Ein vielschichtiges Thema, welches nicht nur das richtige Händewaschen umfasst, sondern auch einige kleine, aber effektive Verhaltensregeln. Böse Zungen munkeln, endlich würden mehr Menschen nach dem Toilettengang die Hände waschen. Hoffen wir, dass das auch über die Pandemiezeit anhält. Es ist jedoch ein entscheidender Unterschied, ob die Hände kurz unter das fließende Wasser gehalten oder eben richtig gewaschen werden. Richtiges Waschen heißt, dass die Hände bis zu den Handgelenken eingeseift werden und die Seife für mindestens zwanzig Sekunden gründlichen auf den Händen verteilt wird. Insbesondere Fingernägel und Fingerzwischenräume dürfen nicht vernachlässigt werden, da sich gerade dort Viren und Bakterien besonders wohl fühlen. Anschließend wird die Seife, möglichst mit warmem Wasser, abgewaschen. 20 Sekunden klingt kurz, ist aber für viele schwer abzuschätzen. Zu dem Thema „Hände waschen“ gab es daher in der Anfangszeit der Pandemie viele Tipps. Überall erklang das Lied „Happy Birthday“, denn die Zeit, die man benötigt, um es zweimal zu singen, ist ideal für das gründliche Händewaschen. Die meisten Supermärkte bieten an ihren Eingängen inzwischen Desinfektionsstationen mit Händedesinfektionsmitteln und Reinigungstüchern für den Einkaufswagen an. Diese Stationen sind keine ausgefallene Deko, sondern praktische Angebote, die gern ausgenutzt werden dürfen.

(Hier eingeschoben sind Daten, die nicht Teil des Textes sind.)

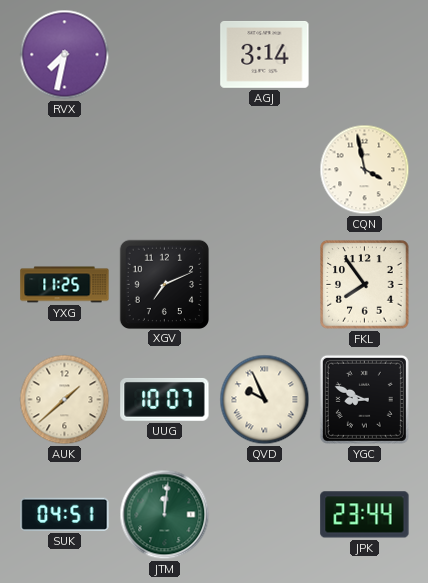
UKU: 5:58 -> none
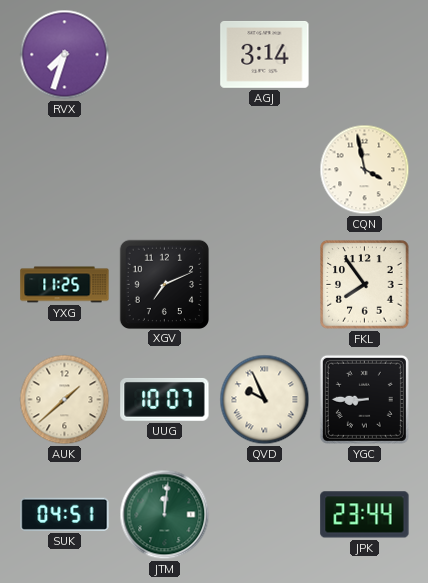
RVX: 7:32 -> 7:33
YGC: 8:49 -> 8:45
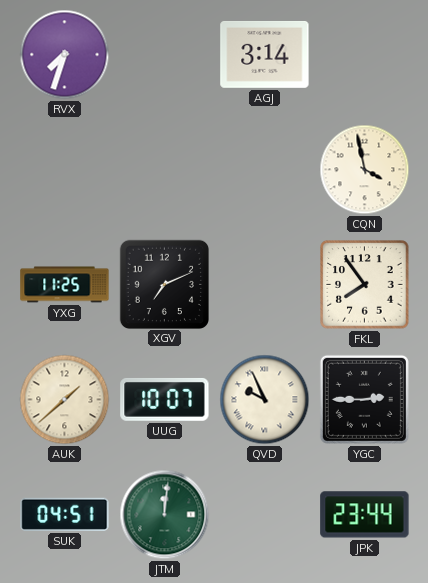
YGC: 8:45 -> 2:45
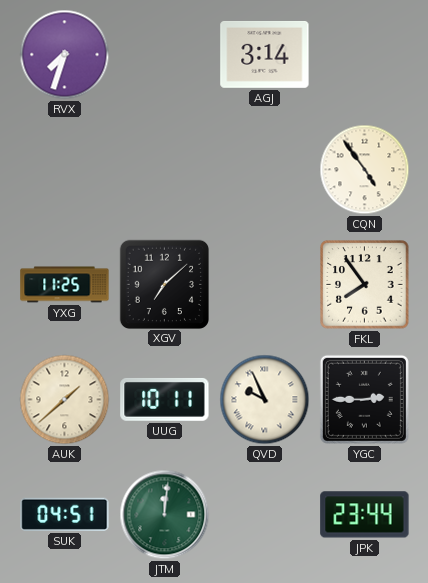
CQN: 3:58 -> 4:54
XGV: 7:11 -> 7:08
UUG: 10:07 -> 10:11
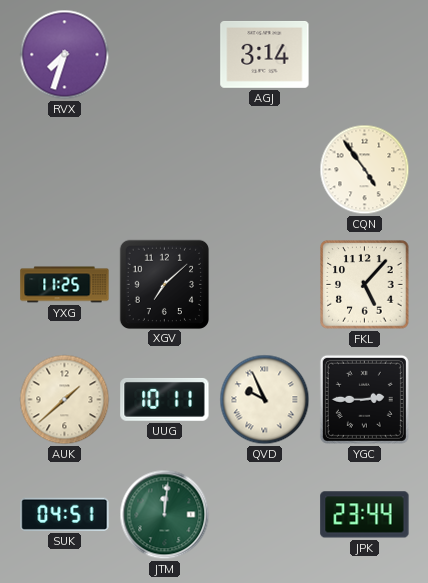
FKL: 7:54 -> 5:07
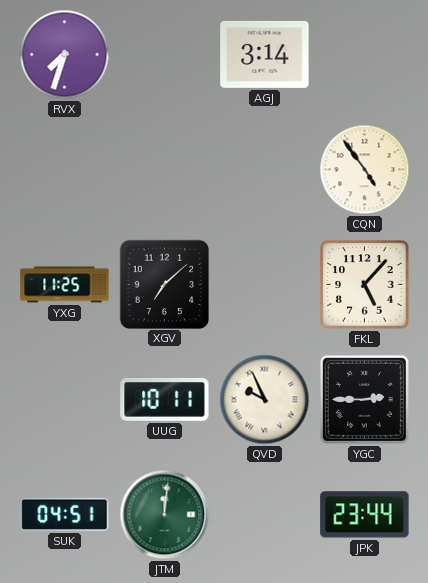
AUK: 1:38 -> none
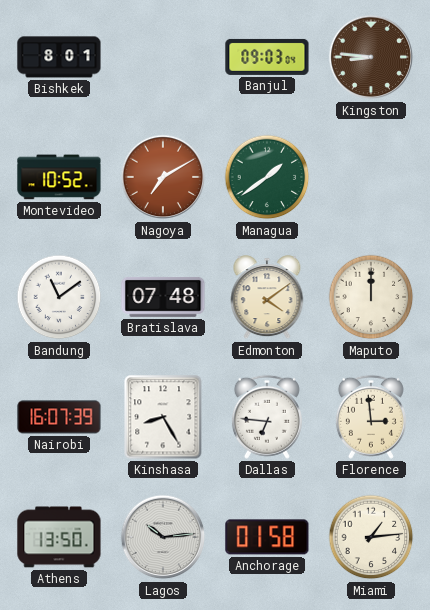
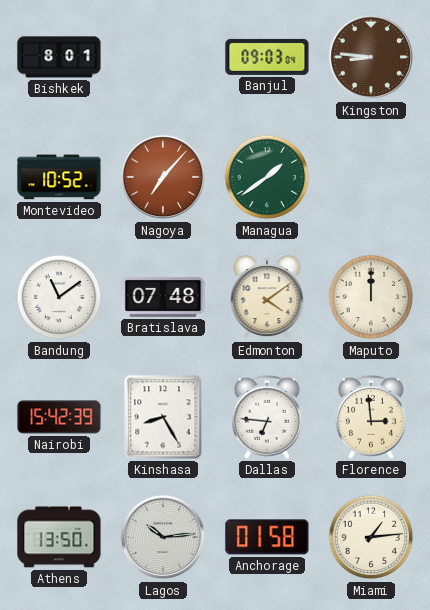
Nagoya: 7:10 -> 7:07
Nairobi: 16:07 -> 15:42
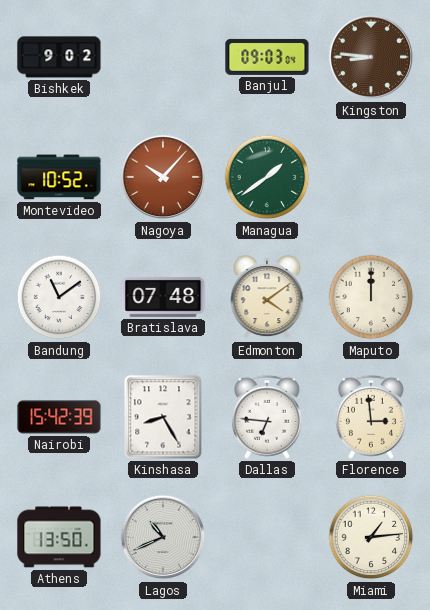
Bishkek: 8:01 -> 9:02
Nagoya: 7:07 -> 10:07
Lagos: 10:14 -> 10:41
Anchorage: 01:58 -> none
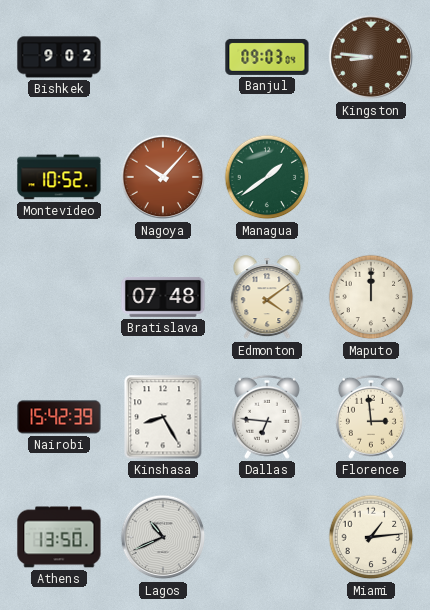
Bandung: 11:09 -> none
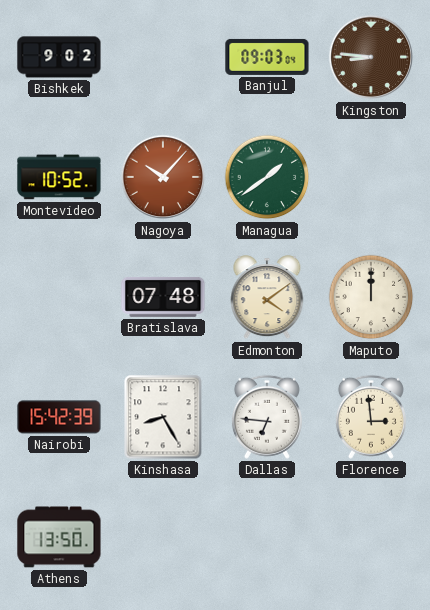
Lagos: 10:41 -> none
Miami: 1:14 -> none
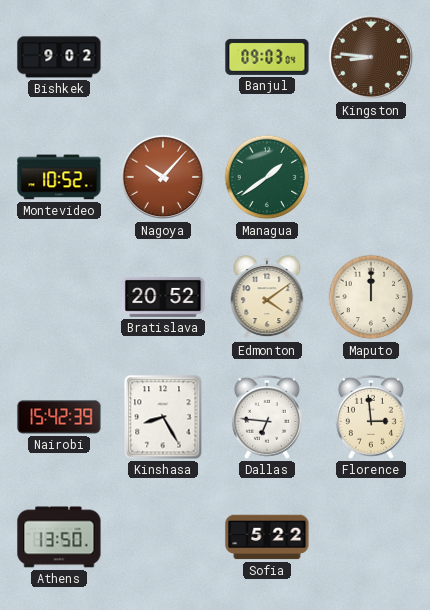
Bratislava: 07:48 -> 20:52
Sofia: none -> 5:22
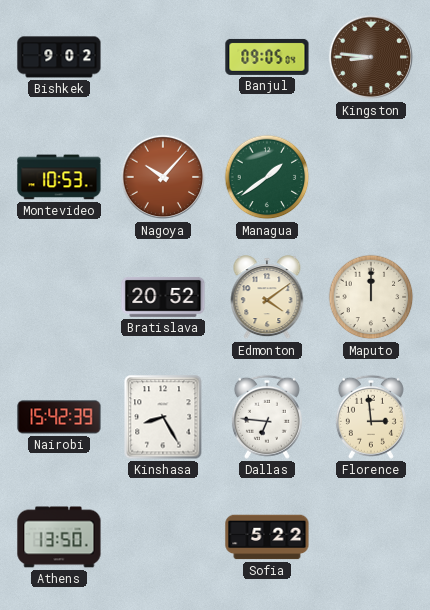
Banjul: 09:03 -> 09:05
Montevideo: 10:52 -> 10:53
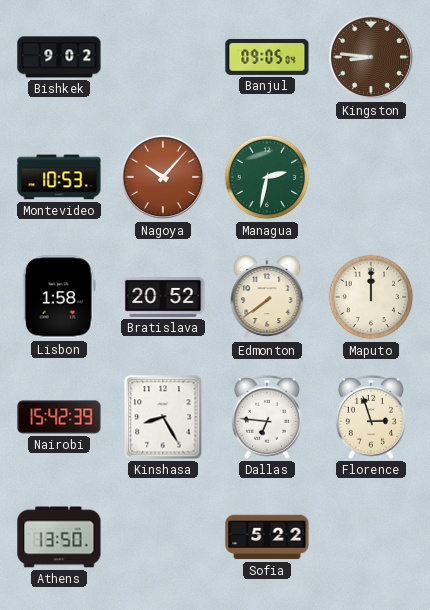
Managua: 1:39 -> 2:32
Lisbon: none -> 1:58
Edmonton: 4:09 -> 7:39
Florence: 2:59 -> 2:57
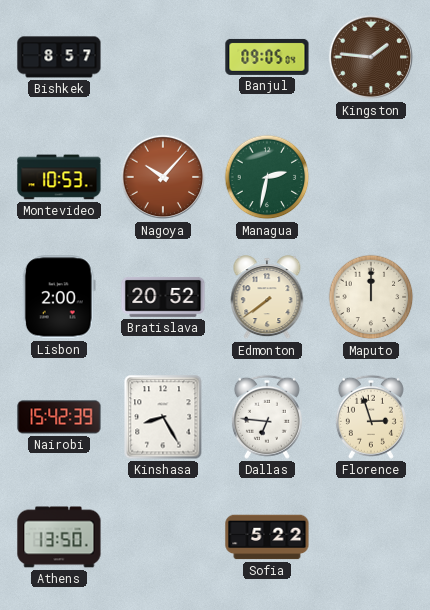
Bishkek: 9:02 -> 8:57
Kingston: 8:46 -> 1:46
Lisbon: 1:58 -> 2:00
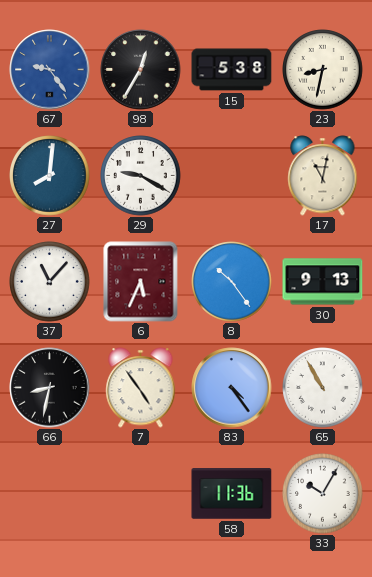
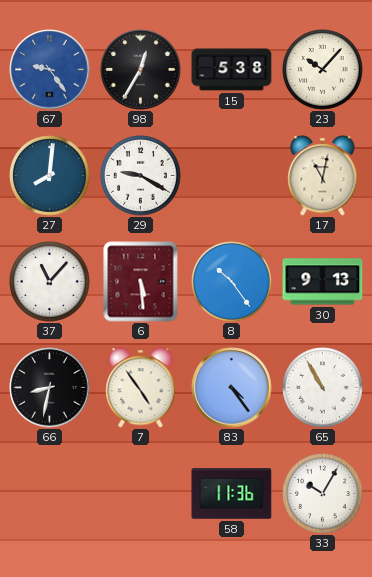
23: 8:32 -> 10:07
6: 5:34 -> 5:29
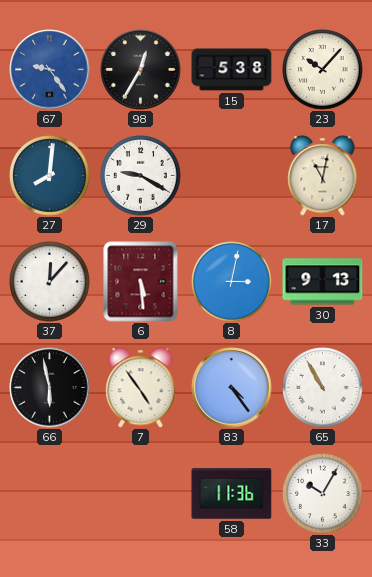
37: 11:07 -> 12:07
8: 10:24 -> 3:02
66: 8:32 -> 5:58
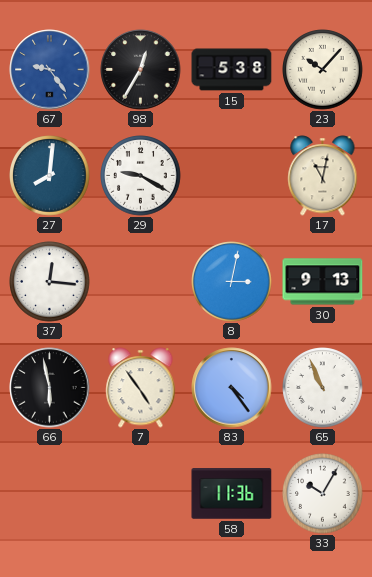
37: 12:07 -> 12:16
6: 5:29 -> none
65: 10:55 -> 10:56
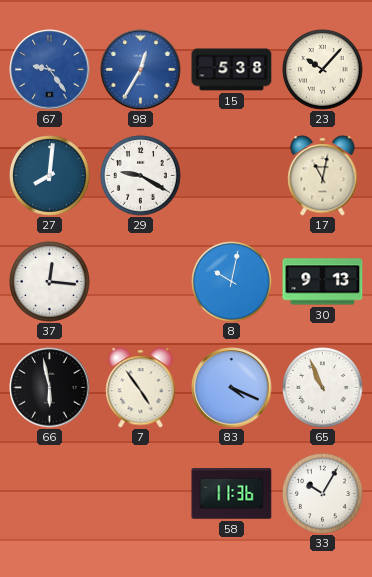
98 dial: black -> blue
8: 3:02 -> 10:02
83: 4:24 -> 4:19
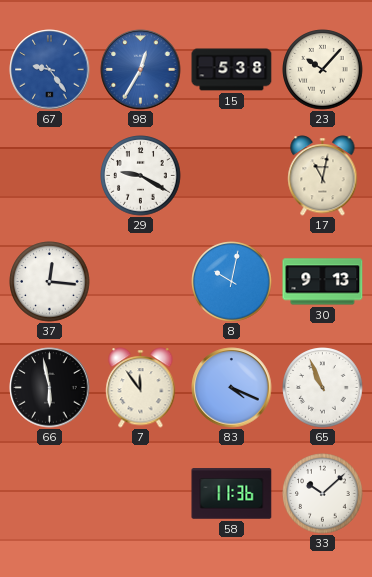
27: 8:01 -> none
7: 4:54 -> 11:54
33: 10:05 -> 10:08
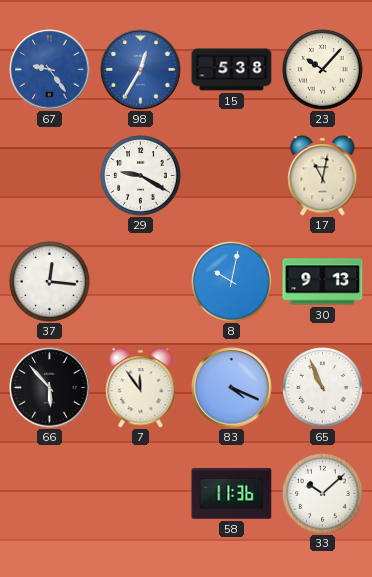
66: 5:58 -> 5:53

Neben der Händehygiene umfasst das Thema auch, in die Ellenbeuge zu niesen, statt das Aerosol explosionsartig im Raum zu verteilen oder in die Hand zu niesen. Patsch, schön damit im Supermarkt alles angepackt, schon hat man seine Viren großräumig verteilt. Wer ins Taschentuch niest, sollte dieses gleich entsorgen und die Hände waschen oder desinfizieren. Außerdem sollten im öffentlichen Bereich nicht mehr Gegenstände als nötig angefasst werden. Im Eigenheim sollte es ohnehin selbstverständlich sein, Geschirrtücher und Handtücher sowie Putzlappen und Schwämme regelmäßig auszutauschen und bei mindestens 60 Grad in der Waschmaschine zu waschen.

Alltagsmaske

Die wohl lange Zeit umstrittenste Regel: Erst skeptisch betrachtet und oft belächelt, wurde die Maske ab April 2020 an vielen öffentlichen Orten und im ÖPNV zur Pflicht. Während Kritiker die Wirksamkeit der Masken anzweifelten, wurde diese Zweifel mit Studien zum Schutz auch durch einfache Alltagsmasken inzwischen widerlegt. In bestimmten Kreisen steht die Maske als Symbol für eine angebliche Corona – Diktatur (übrigens Unwort des Jahres 2020) und ein Ende der Meinungsfreiheit. Beides lässt sich juristisch hervorragend diskutieren und u.a. aus hygienischer Sicht gut widerlegen. Mittlerweile gilt in Deutschland eine FFP2-Atemschutzmasken-Pflicht, was eine bloße Bedeckung von Mund & Nase z.B. durch einen Schal als unzureichend deklariert. Auch eine OP-Maske ist erlaubt, bietet im Gegensatz zur FFP2-Maske aber eine niedrigere Verwendungsmöglichkeit.